(TASK STATEMENT)
Reproduce every item below verbatim, omitting the pictures from your answer.

※ ※ ※

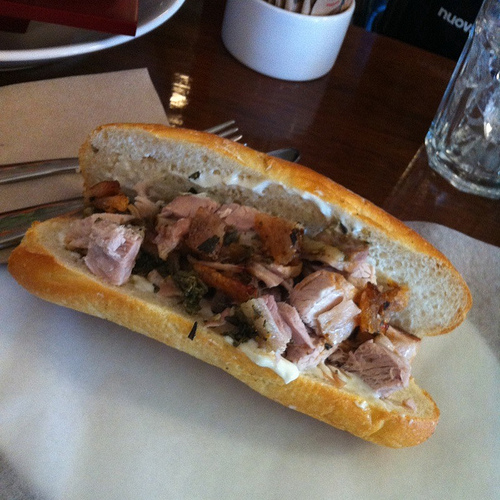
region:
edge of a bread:
[108, 307, 145, 337]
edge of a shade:
[181, 410, 231, 452]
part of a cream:
[351, 341, 396, 388]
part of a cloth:
[126, 437, 171, 487]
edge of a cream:
[292, 322, 314, 369]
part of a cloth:
[111, 421, 165, 472]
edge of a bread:
[411, 312, 453, 347]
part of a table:
[163, 453, 202, 487]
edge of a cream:
[281, 306, 319, 350]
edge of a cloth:
[1, 450, 40, 487]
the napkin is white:
[285, 460, 307, 485]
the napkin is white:
[242, 433, 259, 468]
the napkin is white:
[248, 456, 261, 475]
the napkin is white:
[249, 440, 273, 486]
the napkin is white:
[242, 478, 254, 493]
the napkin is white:
[247, 449, 269, 466]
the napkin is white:
[262, 448, 290, 490]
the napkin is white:
[236, 437, 257, 484]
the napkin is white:
[228, 468, 255, 498]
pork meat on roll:
[90, 162, 418, 389]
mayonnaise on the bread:
[161, 136, 396, 240]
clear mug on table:
[416, 15, 498, 222]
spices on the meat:
[144, 227, 309, 347]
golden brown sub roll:
[23, 106, 405, 353]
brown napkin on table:
[4, 76, 229, 176]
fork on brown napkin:
[28, 94, 324, 199]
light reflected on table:
[130, 41, 240, 135]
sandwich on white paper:
[265, 150, 467, 499]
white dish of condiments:
[205, 4, 400, 103]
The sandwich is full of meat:
[49, 122, 494, 395]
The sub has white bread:
[48, 136, 438, 421]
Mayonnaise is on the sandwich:
[205, 158, 385, 251]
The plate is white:
[56, 342, 248, 478]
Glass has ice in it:
[418, 13, 498, 220]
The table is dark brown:
[339, 134, 432, 213]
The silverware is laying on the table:
[2, 112, 287, 203]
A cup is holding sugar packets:
[224, 1, 381, 106]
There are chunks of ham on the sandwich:
[277, 273, 364, 364]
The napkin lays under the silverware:
[5, 84, 127, 209]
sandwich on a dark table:
[21, 20, 478, 470]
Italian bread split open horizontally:
[10, 85, 480, 455]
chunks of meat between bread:
[45, 155, 435, 405]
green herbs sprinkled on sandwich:
[130, 197, 320, 354]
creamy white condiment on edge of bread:
[155, 140, 375, 257]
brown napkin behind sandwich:
[10, 61, 285, 193]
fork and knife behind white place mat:
[0, 140, 315, 240]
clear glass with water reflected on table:
[385, 10, 491, 220]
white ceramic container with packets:
[210, 0, 360, 87]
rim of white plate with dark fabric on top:
[0, 1, 206, 67]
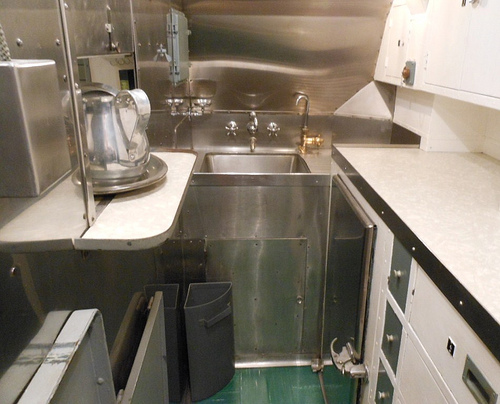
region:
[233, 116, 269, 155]
faucet in the sink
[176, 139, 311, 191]
sink in the photo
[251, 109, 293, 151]
silver knob in photo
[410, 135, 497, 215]
counter top in the photo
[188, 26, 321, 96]
light hitting the wall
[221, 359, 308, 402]
green ground in photo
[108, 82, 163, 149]
handle of the object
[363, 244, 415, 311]
knob on the droor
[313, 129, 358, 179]
edge of the counter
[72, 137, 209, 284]
tabel top in photo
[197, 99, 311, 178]
stainless steel industrial sink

※ ※ ※

(ANSWER SECTION)
region:
edge of a bread:
[108, 307, 145, 337]
edge of a shade:
[181, 410, 231, 452]
part of a cream:
[351, 341, 396, 388]
part of a cloth:
[126, 437, 171, 487]
edge of a cream:
[292, 322, 314, 369]
part of a cloth:
[111, 421, 165, 472]
edge of a bread:
[411, 312, 453, 347]
part of a table:
[163, 453, 202, 487]
edge of a cream:
[281, 306, 319, 350]
edge of a cloth:
[1, 450, 40, 487]
the napkin is white:
[285, 460, 307, 485]
the napkin is white:
[242, 433, 259, 468]
the napkin is white:
[248, 456, 261, 475]
the napkin is white:
[249, 440, 273, 486]
the napkin is white:
[242, 478, 254, 493]
the napkin is white:
[247, 449, 269, 466]
the napkin is white:
[262, 448, 290, 490]
the napkin is white:
[236, 437, 257, 484]
the napkin is white:
[228, 468, 255, 498]
pork meat on roll:
[90, 162, 418, 389]
mayonnaise on the bread:
[161, 136, 396, 240]
clear mug on table:
[416, 15, 498, 222]
spices on the meat:
[144, 227, 309, 347]
golden brown sub roll:
[23, 106, 405, 353]
brown napkin on table:
[4, 76, 229, 176]
fork on brown napkin:
[28, 94, 324, 199]
light reflected on table:
[130, 41, 240, 135]
sandwich on white paper:
[265, 150, 467, 499]
white dish of condiments:
[205, 4, 400, 103]
The sandwich is full of meat:
[49, 122, 494, 395]
The sub has white bread:
[48, 136, 438, 421]
Mayonnaise is on the sandwich:
[205, 158, 385, 251]
The plate is white:
[56, 342, 248, 478]
Glass has ice in it:
[418, 13, 498, 220]
The table is dark brown:
[339, 134, 432, 213]
The silverware is laying on the table:
[2, 112, 287, 203]
A cup is holding sugar packets:
[224, 1, 381, 106]
There are chunks of ham on the sandwich:
[277, 273, 364, 364]
The napkin lays under the silverware:
[5, 84, 127, 209]
sandwich on a dark table:
[21, 20, 478, 470]
Italian bread split open horizontally:
[10, 85, 480, 455]
chunks of meat between bread:
[45, 155, 435, 405]
green herbs sprinkled on sandwich:
[130, 197, 320, 354]
creamy white condiment on edge of bread:
[155, 140, 375, 257]
brown napkin behind sandwich:
[10, 61, 285, 193]
fork and knife behind white place mat:
[0, 140, 315, 240]
clear glass with water reflected on table:
[385, 10, 491, 220]
white ceramic container with packets:
[210, 0, 360, 87]
rim of white plate with dark fabric on top:
[0, 1, 206, 67]
region:
[233, 116, 269, 155]
faucet in the sink
[176, 139, 311, 191]
sink in the photo
[251, 109, 293, 151]
silver knob in photo
[410, 135, 497, 215]
counter top in the photo
[188, 26, 321, 96]
light hitting the wall
[221, 359, 308, 402]
green ground in photo
[108, 82, 163, 149]
handle of the object
[363, 244, 415, 311]
knob on the droor
[313, 129, 358, 179]
edge of the counter
[72, 137, 209, 284]
tabel top in photo
[197, 99, 311, 178]
stainless steel industrial sink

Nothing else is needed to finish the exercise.